Extracted entries
• • • • • • •
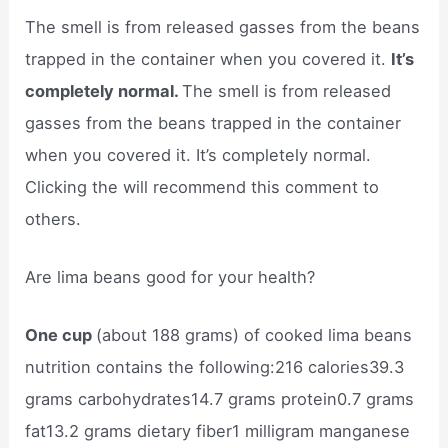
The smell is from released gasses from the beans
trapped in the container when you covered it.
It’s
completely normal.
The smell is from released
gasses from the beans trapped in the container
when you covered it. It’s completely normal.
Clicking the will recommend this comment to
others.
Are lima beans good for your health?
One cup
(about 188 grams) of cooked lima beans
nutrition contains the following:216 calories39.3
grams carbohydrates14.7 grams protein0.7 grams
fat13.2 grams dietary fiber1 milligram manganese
• • • • • • •
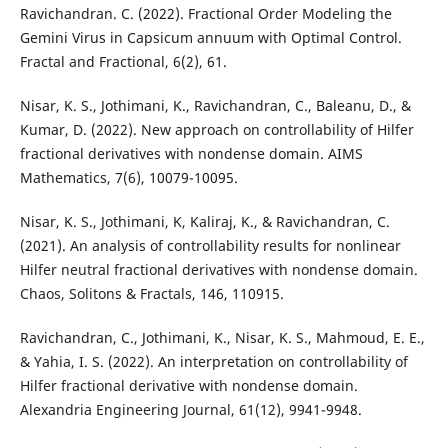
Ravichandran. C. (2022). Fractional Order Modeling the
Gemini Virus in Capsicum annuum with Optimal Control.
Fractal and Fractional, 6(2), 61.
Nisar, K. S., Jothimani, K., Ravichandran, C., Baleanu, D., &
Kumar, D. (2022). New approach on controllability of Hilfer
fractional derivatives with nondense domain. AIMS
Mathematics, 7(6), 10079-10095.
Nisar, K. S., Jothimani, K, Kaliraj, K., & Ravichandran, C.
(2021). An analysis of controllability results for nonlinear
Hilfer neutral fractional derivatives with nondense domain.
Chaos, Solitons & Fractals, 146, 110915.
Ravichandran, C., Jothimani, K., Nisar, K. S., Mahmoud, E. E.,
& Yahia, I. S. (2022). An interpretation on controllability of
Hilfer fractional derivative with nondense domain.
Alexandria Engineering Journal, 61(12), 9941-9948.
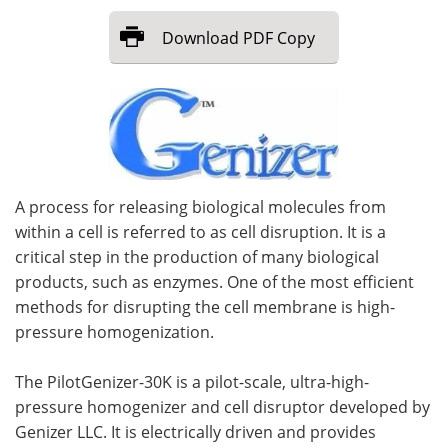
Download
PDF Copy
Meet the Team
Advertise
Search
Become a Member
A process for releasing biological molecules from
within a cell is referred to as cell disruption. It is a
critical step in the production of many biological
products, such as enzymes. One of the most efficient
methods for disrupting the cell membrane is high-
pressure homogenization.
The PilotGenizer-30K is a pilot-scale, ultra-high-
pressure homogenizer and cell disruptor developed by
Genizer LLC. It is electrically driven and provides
• • • • • • •
Goal of the exercise
Above are some lines. Repeat exactly, and only, those from the line that has "The smell is from released gasses" through the line that has "fat13.2 grams dietary".

Expected answer
The smell is from released gasses from the beans
trapped in the container when you covered it.
It’s
completely normal.
The smell is from released
gasses from the beans trapped in the container
when you covered it. It’s completely normal.
Clicking the will recommend this comment to
others.
Are lima beans good for your health?
One cup
(about 188 grams) of cooked lima beans
nutrition contains the following:216 calories39.3
grams carbohydrates14.7 grams protein0.7 grams
fat13.2 grams dietary fiber1 milligram manganese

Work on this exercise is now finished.